I am 26 years old IT professional and have monthly savings of Rs. 30,000. Currently I have Rs 70,000 invested in Alliance Basic Industries, Rs. 70,000 in Franklin India Prima and Rs. 20,000 in Canpremium Growth.

I'd like to buy a property of Rs 10 lakh as soon as possible. I also have a plot presently valued at Rs 3 lakh. Should I sell the plot and invest that money in diversified equity funds? How should I allocate my portfolio to achieve my goal of Rs 10 lakh as soon as possible?
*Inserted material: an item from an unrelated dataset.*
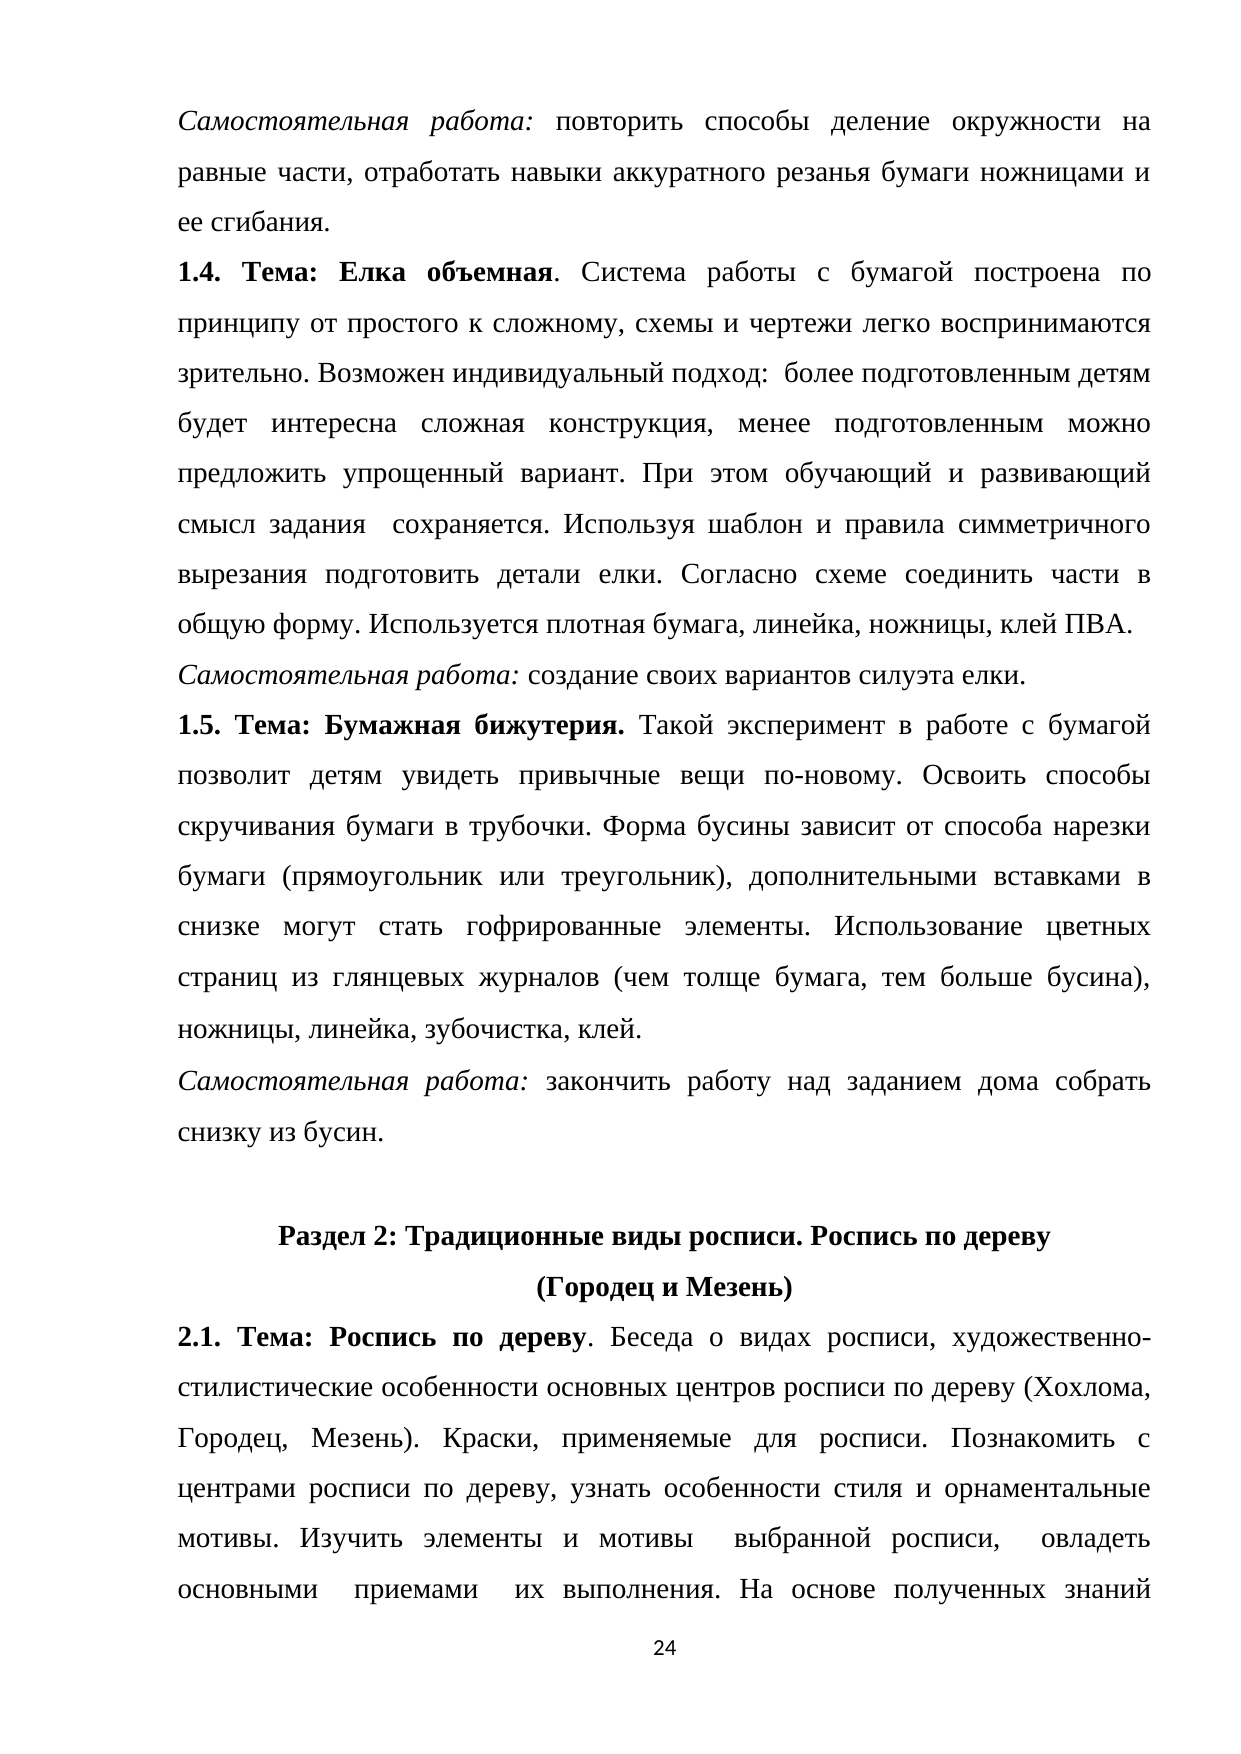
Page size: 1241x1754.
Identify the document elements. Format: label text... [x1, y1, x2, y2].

What should be my investment strategy as I have 30K per month to invest?

I want to fully pay for the property at once and am not taking home loan inspite of having tax benefits due to following reasons because I don't want to give the interest to the bank and also because my savings will then go in repaying the loan and its interest and thus will not be available for capital appreciation.

—Navjot Kashyap

It makes us happy that our readers are not just reading about mutual funds but investing in them also. Your basic query is how to raise Rs 10 lakh as soon as possible for buying property.

The solution you are looking at is capital appreciation through a portfolio of equity mutual funds. However, before we go into the pros and cons of this approach we would like to touch upon some of the other related issues you have raised.

An abhorrence of paying interest is bred into us, often for many valid reasons. Just as compounding increases the value of your investments it also increases the total interest you have to pay on a loan. But then there are benefits of taking a loan also. The most obvious one is that you are able to obtain what you need instantly. There are less obvious benefits also. The first is tax concessions.

Interest repayment of upto Rs 1,50,000 is deducted from your income while calculating tax. Similarly a benefit of Rs 20,000 on principal is also available. By taking a housing loan you can avail of this benefit. The amount saved on tax will also effectively reduce the rate of interest you are paying.

Coming to the rate of interest. Currently most housing finance companies charge an interest of around 8 per cent for loans with a tenure of 15 years. This is a historic low and even a couple of years back interest rates were as high as 12 per cent. Your salary seems sufficient to enable you to pay back this loan without straining your ability to invest for capital appreciation. If you take a loan of a smaller tenure then the interest rate can also be slightly less.

In view of the quick requirement of this 10 lakh property you will have to marshal all your resources. Your Rs three lakh in property can come in useful here if you can liquidate it. With this sum in hand you already have thirty per cent of the resources required to buy your dream house.

Now regarding your desire for capital appreciation. The soaring market of the past year makes one feel that capital appreciation is assured by investing in equity mutual funds. But there can be nothing further from the truth as mutual funds do not offer guaranteed returns and the value of your investment can rise or fall and you may not even get back your initial investment. Equity funds are ideal investment options for long-term growth of capital. In the short-term returns can fall and so do not look at these to meet your immediate needs.

For your equity portfolio a good starting point can be some of the five star rated funds. The details of these are available in the scorecard section of the magazine. Once you shortlist a few funds go in for a systematic investment plan. This will help you invest in a regular manner with maximum convenience.